Nepenthe Bölüm 27

 27. Bölüm

 

 

James, Sylwia’nın kendisinden nefret ettiğini tüm bedeninde hissediyordu, Sylwia gitmesine rağmen James bir süre daha hastanede kaldı. Yürümek istemiyordu, biri ile konuşmak ya da görmek. Sadece onunla kaldığı o odada birkaç dakika daha geçirmek istiyordu.

Sylwia otel odasına vardığında, personellerden biri onu odasını boşaltıyordu,

“Hey! Sen ne yapıyorsun Volkan!”

“Üzgünüm Sylwia, sana sahip çıkacağımı söylemiştim fakat… Patron daha fazlasına müsaade etmiyor. Yaşın daha çok küçük ve biz bunu normal göremeyiz, bak ben görürüm ama millet görmüyor. Üzgünüm, ödediğin para sana teslim edilecek.”

Sylwia başından aşağı kaynar sular dökülmüş gibi hissediyordu, öfke ile bağırdı,

“Siz iğrenç insanlarsınız!”

Tüm eşyalarını alan Sylwia kalacak bir yer aramaya koyuldu fakat akşama kadar arasa da bulduğu tüm oteller çok pahalı, ucuz olanlarda da boş yer yoktu.
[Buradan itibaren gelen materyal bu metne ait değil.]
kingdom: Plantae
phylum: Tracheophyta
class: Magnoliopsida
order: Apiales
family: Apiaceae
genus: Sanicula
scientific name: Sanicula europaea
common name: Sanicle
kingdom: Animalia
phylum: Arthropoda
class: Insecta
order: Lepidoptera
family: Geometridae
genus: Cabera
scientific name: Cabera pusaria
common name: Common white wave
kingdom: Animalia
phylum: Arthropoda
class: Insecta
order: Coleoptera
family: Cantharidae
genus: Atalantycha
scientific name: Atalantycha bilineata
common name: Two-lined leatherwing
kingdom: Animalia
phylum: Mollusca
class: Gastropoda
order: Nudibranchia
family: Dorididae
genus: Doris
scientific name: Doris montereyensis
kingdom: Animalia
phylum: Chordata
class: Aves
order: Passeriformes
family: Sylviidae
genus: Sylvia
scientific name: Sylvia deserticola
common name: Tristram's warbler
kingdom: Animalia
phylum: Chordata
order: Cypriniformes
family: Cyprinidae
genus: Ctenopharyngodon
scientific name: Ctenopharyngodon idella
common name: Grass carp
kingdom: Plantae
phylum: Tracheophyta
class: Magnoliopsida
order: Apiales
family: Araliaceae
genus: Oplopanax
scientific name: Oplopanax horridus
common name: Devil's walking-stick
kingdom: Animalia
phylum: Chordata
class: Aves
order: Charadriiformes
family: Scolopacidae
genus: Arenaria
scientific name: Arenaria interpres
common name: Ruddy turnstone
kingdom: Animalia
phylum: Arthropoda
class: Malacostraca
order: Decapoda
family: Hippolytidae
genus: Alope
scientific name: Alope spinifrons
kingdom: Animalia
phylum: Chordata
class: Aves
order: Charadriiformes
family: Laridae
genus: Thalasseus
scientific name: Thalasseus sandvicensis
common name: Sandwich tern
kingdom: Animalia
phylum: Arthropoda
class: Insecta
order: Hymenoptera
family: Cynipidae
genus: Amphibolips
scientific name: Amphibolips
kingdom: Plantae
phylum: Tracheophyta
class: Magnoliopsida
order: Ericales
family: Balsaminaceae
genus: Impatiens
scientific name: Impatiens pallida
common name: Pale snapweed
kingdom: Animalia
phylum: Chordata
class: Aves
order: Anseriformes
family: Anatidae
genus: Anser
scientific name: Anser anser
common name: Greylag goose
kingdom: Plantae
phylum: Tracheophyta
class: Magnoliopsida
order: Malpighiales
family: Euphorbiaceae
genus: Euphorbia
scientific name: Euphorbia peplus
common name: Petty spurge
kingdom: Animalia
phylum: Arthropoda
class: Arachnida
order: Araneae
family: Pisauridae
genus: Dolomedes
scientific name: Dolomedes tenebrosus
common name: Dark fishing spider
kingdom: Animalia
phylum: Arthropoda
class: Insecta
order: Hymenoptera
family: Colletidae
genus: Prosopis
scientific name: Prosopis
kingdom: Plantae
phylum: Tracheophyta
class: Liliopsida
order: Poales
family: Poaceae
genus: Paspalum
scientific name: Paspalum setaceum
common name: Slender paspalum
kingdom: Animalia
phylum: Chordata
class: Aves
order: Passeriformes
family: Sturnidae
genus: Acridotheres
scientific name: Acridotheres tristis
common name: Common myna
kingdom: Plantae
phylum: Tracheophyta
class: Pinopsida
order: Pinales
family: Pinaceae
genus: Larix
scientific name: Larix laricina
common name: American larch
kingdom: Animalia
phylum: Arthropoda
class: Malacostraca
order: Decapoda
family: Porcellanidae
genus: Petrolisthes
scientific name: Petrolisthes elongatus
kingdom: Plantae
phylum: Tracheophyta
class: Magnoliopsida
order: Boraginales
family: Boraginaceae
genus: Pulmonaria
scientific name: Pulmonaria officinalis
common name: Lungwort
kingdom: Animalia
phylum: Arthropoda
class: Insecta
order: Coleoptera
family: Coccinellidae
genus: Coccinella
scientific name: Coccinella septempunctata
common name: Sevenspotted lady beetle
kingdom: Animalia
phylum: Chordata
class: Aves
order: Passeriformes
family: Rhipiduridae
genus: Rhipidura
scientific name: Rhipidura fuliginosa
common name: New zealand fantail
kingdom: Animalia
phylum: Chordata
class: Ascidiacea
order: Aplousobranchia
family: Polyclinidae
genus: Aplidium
Evde yatağımda uzanıyordum, kulağımın gıdıklanması ile başımı kaldırıp yastığa baktığımda uzun siyah bir tel saç gördüm, elime saçı alıp seyretmeye başladım.

Birkaç saatin ardından kapımın açılması ile uyandım fakat gözlerimi açamayacak kadar halsiz hissediyordum. Kapımın kapanma sesinin ardından bana yaklaşan ayak sesleri geliyordu. Sanki biri tam dibimde bekleyip bana bakıyormuş gibi.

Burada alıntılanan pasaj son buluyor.